■ **TESTO ESTRATTO**:
◇ ◇ ◇
Giugno 1936. L'Etiopia resta per quasi due terzi da occupare soprattutto nell'ovest e nel sud dell'impero.
I
focolai di guerriglia sono presenti nello Scioa e lungo la ferrovia
Addis Abeba-Gibuti. Difficoltà anche a causa della stagione delle piogge
che blocca i movimenti nelle strade e rende difficili i rifornimenti.
Graziani è praticamente assediato ad Addis Abeba, mentre Badoglio è in Italia a riscuotere premi e onori.
In complesso il periodo da maggio a ottobre ha un carattere
prevalentemente difensivo. Si intensifica la repressione del ribellismo.
Nei primi giorni di giugno Mussolini telegrafa a Graziani i seguenti ordini:
"Tutti i ribelli fatti prigionieri devono essere passati per le armi" (tel n. 6496)
"Per finirla con i ribelli...impieghi i gas" (tel.6595)
"Autorizzo ancora una volta V.E a iniziare e condurre
sistematicamente la politica del terrore e dello sterminio contro i
ribelli e le popolazioni complici. (tel n. 8103)
Poggiali, nel suo Diario AOI, scrive a proposito di Addis Abeba: "Intorno alla città vi sono bande armate e minacciose. Da una settimana si vive sotto l'incubo di un assalto in grande stile".
◇ ◇ ◇
■ **MATERIALE FORNITO**:
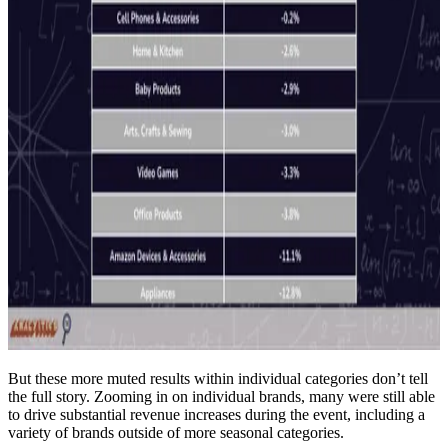
But these more muted results within individual categories don’t tell
the full story. Zooming in on individual brands, many were still able
to drive substantial revenue increases during the event, including a
variety of brands outside of more seasonal categories.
◇ ◇ ◇
■ **QUESITO 1**: Secondo il testo estratto, dove si trova Badoglio mentre Graziani è praticamente assediato ad Addis Abeba?
■ **QUESITO 2**:
Indichi se ciascuna delle seguenti affermazioni concorda con il testo estratto, rispondendo sì o no e citando le parole decisive del testo:
(a) Il periodo da maggio a ottobre ha un carattere prevalentemente offensivo.
(b) La stagione delle piogge rende difficili i rifornimenti.
(c) Poggiali scrive che intorno ad Addis Abeba vi sono bande armate.

■ **RISPOSTA 1**: In Italia, a riscuotere premi e onori.

■ **RISPOSTA 2**:
(a) No: "In complesso il periodo da maggio a ottobre ha un carattere prevalentemente difensivo."
(b) Sì: "Difficoltà anche a causa della stagione delle piogge che blocca i movimenti nelle strade e rende difficili i rifornimenti."
(c) Sì: "Intorno alla città vi sono bande armate e minacciose."